WHAT TO WORK ON: Your task is to return all of the records exactly, minus any images.

RECORD SET:
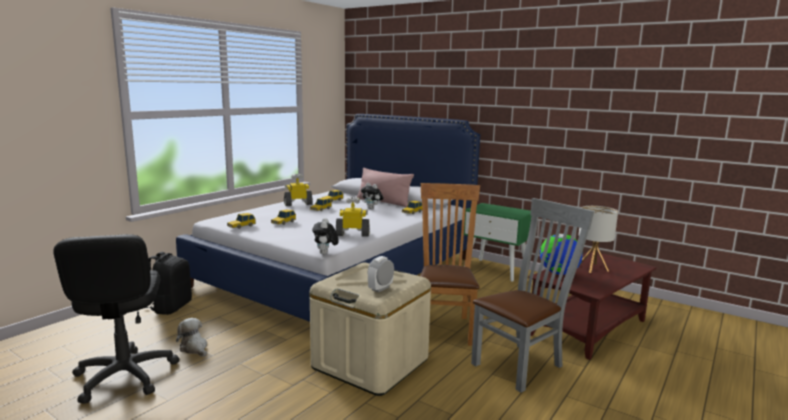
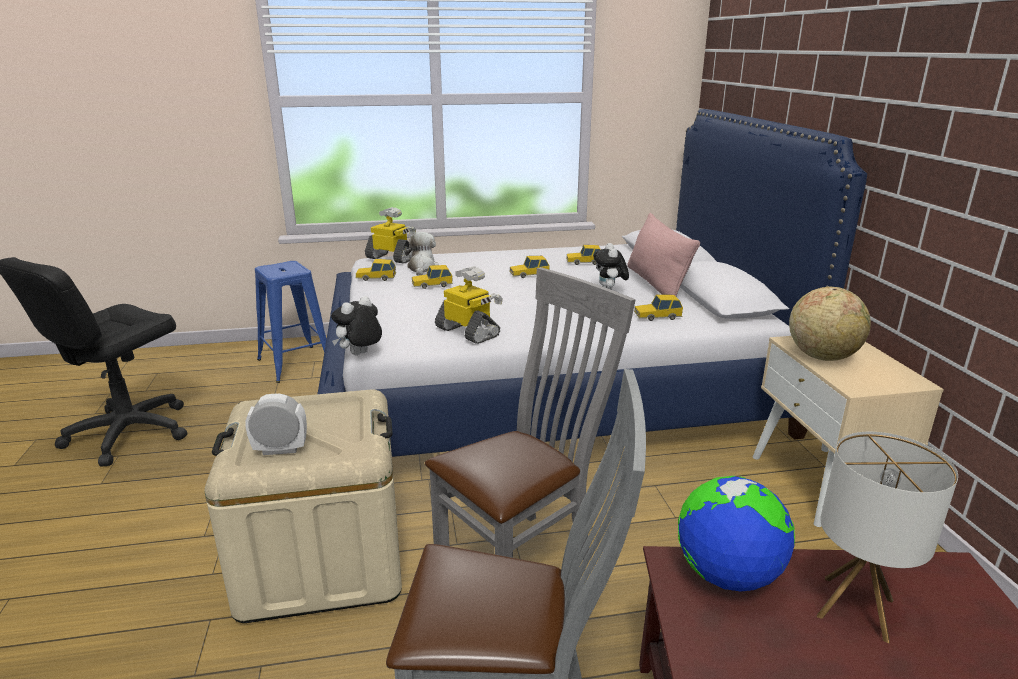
camera: 45 degrees right, 10 degrees up
(171, 307) = (295, 363): black backpack -> blue stool
(194, 348) = (223, 428): plush toy -> plush toy (422, 268)
(298, 204) = (522, 258): toy robot -> toy robot (392, 258)
(444, 327) = (522, 556): brown chair -> grey chair
(490, 211) = (822, 356): none -> globe
(496, 270) = (822, 484): green nightstand -> beige nightstand

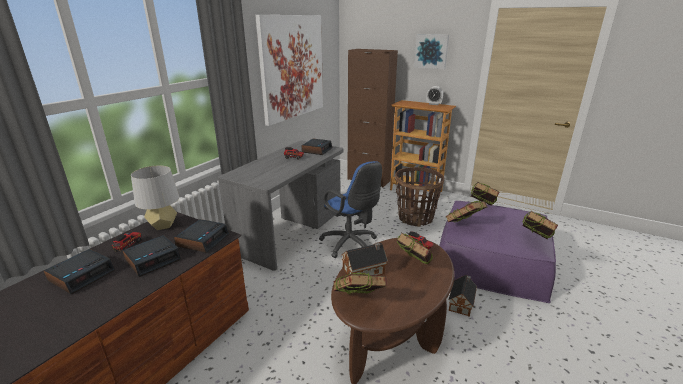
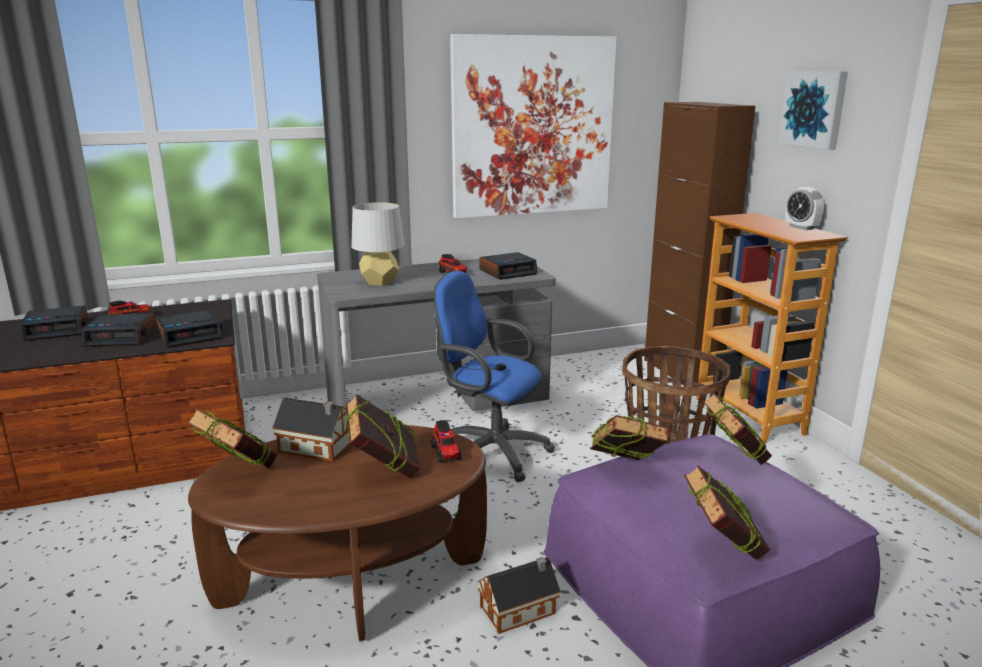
camera: 40 degrees right, 5 degrees down
(163, 225) = (191, 310): grey table lamp -> grey table lamp (379, 282)
(351, 245) = (489, 452): blue office chair -> blue office chair turned 120 degrees clockwise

YOUR SOLUTION:
camera: 45 degrees right, 10 degrees up
(171, 307) = (295, 363): black backpack -> blue stool
(194, 348) = (223, 428): plush toy -> plush toy (422, 268)
(298, 204) = (522, 258): toy robot -> toy robot (392, 258)
(444, 327) = (522, 556): brown chair -> grey chair
(490, 211) = (822, 356): none -> globe
(496, 270) = (822, 484): green nightstand -> beige nightstand

camera: 40 degrees right, 5 degrees down
(163, 225) = (191, 310): grey table lamp -> grey table lamp (379, 282)
(351, 245) = (489, 452): blue office chair -> blue office chair turned 120 degrees clockwise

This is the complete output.